Takamatsu, on the island of Shikoku, prides itself on, among other things, being the home of the longest indoor arcade on the planet. And, indeed, stand at one end and the other appears to recede into infinity. Which reminds me of one of the many reasons I so fell in love with Japan, i.e., the country's penchant for outsize indoor spaces. The very new and modern train station at Hiroshima, for example, must hold some kind of record for interior spaciousness. A great architectural landmark in a nation full of them. (Don't get me started on Japanese architect Kenzo Tange.)

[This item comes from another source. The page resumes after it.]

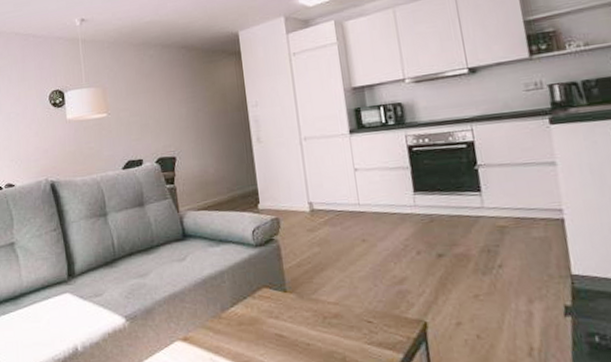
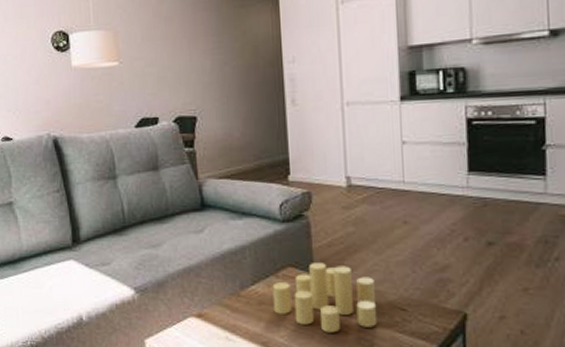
candle: none [250,282,348,348] -> present [272,263,378,333]

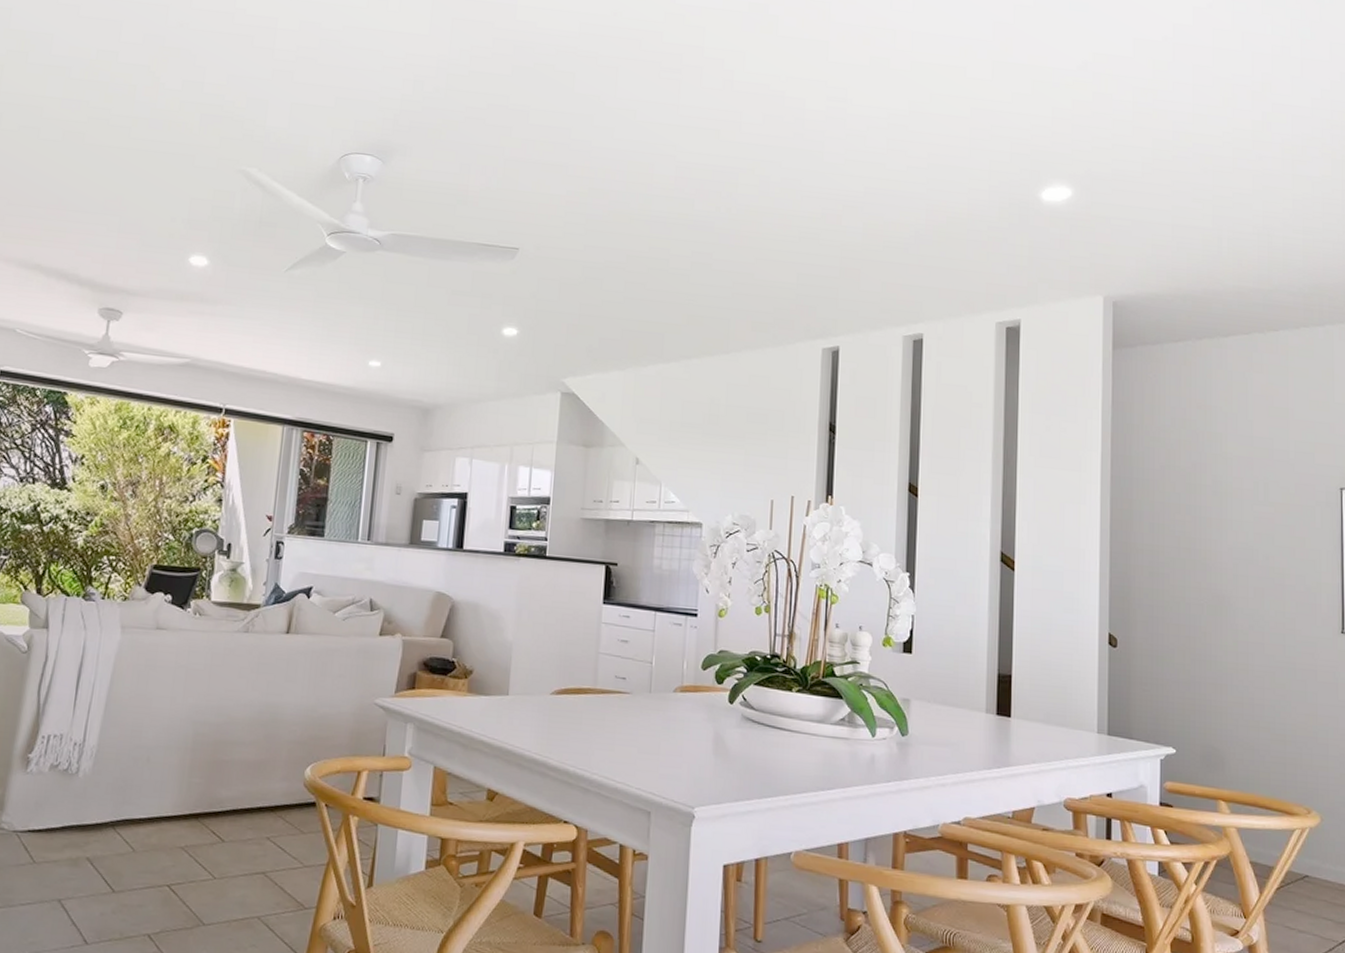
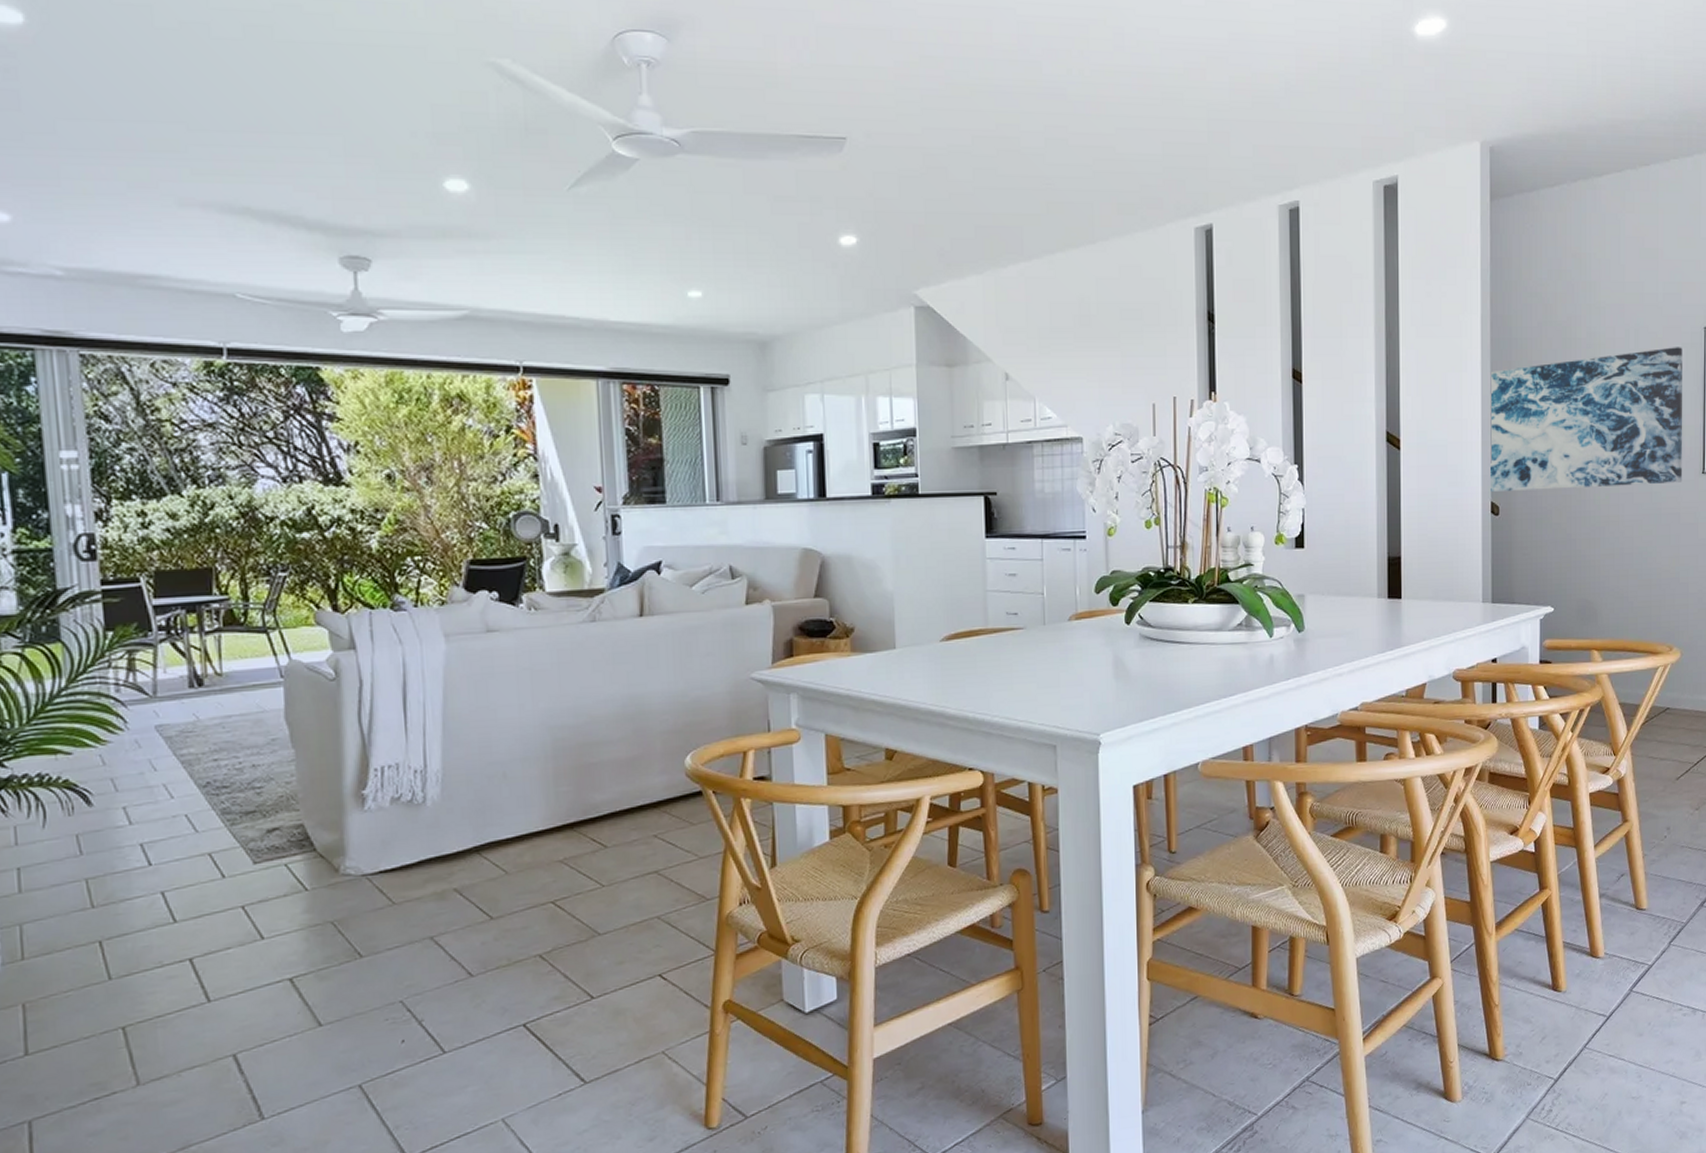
wall art: none [1108,503,1319,639] -> present [1490,347,1683,492]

Another phenomenon that captured my attention in that country is the way that older women in their '70s and '80s dress. They do it with so much taste and stylishness that it strikes me as almost 180 degrees away from how their opposite numbers of d'un certain age in the U.S. outfit themselves (or rather don't bother to) when they go out in public. (No pedal pushers and curlers for Mama San.) Must have to do with the overall respect and veneration the Japanese possess for the more senior of its citizens, which in turn makes for a fairly advanced degree of personal pride and dignity in the older set.

In general, it must be the most gerontophilic nation on earth. Still hard for me to grasp as a rather long in the tooth but still seriously committed homo, that in Japan there is nothing all that unusual about a man half my age flirting with me. I am spoken for---by someone young enough to be my son in some overly fertile, newly emerging nation state---still, it is a nice feeling. I love Japan!